In May of 1922, a group of prominent men from Cape Elizabeth, South Portland, and Portland met at Walter B. Parker’s home to finalize plans for a new country club on the 187-acre James Solomon Hannaford Estate. These were true sportsmen, rusticators and gentleman trailblazers. They established the Purpoodock Club, and within a few years had completed construction of the first 7 golf holes on the site.

They built what they could, when they could, with the resources they had on hand with the elbow grease, muscle, and sweat equity of members who volunteered their own time and effort to build each hole. This is quite literally a club built for its members, by its members. This spirit of adventurousness and the unique location of Purpoodock led to a golf course that has never been average, boring, or cookie cutter.

The course is rugged and natural by design. It’s cut out of woods, over rolling hills, on top of and through exposed rock ledges. Wind is always a factor, and no one is safe from ‘The Purpoodock Bounce.’ It’s always a challenge, a good walk, and a good time. 

Through history, the club has endured the hardships of the Great Depression, World War II, and two major fires that destroyed buildings on the site. But it’s also evolved and blossomed over the years. It gained its back nine holes in the 1960s, again built with the hard work of member volunteers, on land that was long considered too rough and rocky for golf holes.

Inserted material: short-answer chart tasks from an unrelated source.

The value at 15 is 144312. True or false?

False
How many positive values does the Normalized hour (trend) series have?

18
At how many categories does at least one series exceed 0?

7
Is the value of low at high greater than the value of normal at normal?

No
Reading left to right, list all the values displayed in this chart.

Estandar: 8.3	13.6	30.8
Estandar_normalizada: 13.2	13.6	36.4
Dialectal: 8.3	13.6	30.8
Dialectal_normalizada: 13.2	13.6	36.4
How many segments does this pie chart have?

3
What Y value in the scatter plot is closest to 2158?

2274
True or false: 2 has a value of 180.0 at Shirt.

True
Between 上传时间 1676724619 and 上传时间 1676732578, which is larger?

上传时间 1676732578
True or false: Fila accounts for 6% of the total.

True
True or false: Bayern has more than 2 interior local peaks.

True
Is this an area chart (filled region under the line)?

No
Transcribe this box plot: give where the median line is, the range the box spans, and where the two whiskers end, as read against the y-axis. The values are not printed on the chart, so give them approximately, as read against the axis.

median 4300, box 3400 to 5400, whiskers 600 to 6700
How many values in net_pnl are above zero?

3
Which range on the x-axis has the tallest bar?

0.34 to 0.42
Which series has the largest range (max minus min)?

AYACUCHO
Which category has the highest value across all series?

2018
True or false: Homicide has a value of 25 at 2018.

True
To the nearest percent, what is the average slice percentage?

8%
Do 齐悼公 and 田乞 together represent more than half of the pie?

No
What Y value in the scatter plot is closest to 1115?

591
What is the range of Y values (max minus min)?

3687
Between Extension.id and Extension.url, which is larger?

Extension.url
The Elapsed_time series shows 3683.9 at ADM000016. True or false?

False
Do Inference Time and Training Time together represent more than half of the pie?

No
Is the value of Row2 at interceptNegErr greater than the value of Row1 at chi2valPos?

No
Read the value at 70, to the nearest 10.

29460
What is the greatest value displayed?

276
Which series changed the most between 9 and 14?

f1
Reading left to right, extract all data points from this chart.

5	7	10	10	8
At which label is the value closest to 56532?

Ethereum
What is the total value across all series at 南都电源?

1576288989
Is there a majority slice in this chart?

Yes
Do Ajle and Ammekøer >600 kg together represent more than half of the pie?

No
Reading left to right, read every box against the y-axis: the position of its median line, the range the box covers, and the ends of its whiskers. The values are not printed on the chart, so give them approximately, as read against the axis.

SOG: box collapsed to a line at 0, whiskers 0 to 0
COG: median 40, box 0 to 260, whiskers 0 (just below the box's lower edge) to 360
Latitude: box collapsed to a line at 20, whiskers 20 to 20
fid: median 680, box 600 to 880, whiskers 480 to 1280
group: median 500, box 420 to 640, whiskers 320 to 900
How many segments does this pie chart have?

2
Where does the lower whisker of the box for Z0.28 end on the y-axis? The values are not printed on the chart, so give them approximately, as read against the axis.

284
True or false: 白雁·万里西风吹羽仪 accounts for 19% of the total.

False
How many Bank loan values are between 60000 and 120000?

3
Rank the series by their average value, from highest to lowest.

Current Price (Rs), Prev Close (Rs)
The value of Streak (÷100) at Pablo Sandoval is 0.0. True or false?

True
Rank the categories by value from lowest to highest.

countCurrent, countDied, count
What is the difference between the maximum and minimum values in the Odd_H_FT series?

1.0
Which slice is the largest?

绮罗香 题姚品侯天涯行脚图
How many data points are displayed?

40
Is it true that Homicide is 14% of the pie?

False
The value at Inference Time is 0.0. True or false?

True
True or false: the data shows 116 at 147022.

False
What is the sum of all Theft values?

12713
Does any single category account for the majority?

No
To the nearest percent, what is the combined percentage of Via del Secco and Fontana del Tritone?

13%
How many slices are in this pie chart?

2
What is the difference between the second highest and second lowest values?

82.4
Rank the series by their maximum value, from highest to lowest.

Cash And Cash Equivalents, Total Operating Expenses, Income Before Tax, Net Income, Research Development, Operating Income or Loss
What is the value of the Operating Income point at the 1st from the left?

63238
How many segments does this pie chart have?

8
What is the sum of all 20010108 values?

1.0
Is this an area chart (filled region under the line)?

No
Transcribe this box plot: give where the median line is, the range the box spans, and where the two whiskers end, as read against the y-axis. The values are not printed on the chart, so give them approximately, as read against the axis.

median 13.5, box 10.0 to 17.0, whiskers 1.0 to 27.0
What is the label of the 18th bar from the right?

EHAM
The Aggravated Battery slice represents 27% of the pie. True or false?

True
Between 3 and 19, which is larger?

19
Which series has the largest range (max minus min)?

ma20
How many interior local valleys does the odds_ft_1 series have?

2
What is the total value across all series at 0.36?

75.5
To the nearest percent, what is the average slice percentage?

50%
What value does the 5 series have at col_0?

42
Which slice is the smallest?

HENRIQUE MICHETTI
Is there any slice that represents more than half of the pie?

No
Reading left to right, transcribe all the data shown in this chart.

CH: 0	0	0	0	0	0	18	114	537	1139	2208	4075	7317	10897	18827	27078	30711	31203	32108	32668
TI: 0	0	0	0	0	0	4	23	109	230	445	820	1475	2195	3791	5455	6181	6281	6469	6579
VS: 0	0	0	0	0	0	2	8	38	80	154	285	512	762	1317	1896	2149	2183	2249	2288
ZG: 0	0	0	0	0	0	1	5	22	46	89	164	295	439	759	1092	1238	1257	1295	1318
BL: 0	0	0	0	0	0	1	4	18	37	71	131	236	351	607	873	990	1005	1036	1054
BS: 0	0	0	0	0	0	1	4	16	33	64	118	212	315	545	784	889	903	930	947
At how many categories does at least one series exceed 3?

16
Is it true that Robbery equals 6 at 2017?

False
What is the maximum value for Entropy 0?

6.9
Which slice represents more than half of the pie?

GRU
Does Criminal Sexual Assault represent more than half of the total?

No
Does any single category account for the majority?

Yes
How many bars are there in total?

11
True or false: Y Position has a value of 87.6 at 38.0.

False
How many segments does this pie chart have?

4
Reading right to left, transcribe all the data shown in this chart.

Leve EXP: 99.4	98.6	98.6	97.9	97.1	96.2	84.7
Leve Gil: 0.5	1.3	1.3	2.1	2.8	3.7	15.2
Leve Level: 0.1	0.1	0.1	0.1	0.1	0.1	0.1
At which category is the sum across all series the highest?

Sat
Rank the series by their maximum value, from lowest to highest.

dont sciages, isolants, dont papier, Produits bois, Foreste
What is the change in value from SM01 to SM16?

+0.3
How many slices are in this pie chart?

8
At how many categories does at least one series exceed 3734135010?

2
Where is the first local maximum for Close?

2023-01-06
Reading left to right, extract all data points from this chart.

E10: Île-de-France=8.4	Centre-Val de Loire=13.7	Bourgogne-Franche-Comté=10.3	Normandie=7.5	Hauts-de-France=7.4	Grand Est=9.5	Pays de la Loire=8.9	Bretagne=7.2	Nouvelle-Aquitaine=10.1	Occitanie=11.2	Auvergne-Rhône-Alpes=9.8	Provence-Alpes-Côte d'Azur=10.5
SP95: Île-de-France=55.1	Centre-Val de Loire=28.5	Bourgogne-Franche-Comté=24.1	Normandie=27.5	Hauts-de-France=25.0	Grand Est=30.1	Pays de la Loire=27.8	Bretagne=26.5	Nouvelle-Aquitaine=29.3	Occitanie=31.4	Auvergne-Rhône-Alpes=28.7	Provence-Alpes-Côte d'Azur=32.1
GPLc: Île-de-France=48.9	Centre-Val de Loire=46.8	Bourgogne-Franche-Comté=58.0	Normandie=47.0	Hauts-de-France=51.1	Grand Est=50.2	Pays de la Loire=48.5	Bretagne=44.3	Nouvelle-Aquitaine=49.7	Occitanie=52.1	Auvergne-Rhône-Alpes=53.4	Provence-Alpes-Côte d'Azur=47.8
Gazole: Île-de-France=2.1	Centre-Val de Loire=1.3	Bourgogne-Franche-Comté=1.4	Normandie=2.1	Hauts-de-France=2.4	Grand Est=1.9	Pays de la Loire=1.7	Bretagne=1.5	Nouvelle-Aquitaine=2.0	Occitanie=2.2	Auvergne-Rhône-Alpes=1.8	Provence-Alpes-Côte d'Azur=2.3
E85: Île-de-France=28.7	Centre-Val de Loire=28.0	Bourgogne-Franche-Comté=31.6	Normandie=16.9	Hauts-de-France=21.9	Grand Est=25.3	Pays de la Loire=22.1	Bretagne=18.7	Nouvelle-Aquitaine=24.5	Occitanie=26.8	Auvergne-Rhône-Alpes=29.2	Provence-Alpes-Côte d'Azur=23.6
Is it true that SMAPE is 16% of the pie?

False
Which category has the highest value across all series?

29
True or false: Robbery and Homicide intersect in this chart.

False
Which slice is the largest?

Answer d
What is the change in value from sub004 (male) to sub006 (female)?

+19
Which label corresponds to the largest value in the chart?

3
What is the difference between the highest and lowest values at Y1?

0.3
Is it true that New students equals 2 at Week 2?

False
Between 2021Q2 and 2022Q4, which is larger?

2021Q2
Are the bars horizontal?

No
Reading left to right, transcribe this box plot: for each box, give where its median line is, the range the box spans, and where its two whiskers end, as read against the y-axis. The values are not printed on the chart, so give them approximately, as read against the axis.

The Union Mutual Classics in the mid-1980s added new investments, modifications, and bunkers, and put Purpoodock on the national map. Senior PGA legends such as Gary Player, Bill Casper and Orville Moody thrilled the gallery with the legendary Arnold Palmer taking the final year’s trophy in 1986. 

2022 marks the hundredth anniversary of this dynamic club. Against all odds, it was brought to life out of the rocky ledges and thick woods of Cape Elizabeth by generations of dedicated members. Purpoodock is a golfer’s golf course - a shotmaker’s club. The longest short course you’ll ever play. It’s rugged, windy, and challenging — and we wouldn’t have it any other way!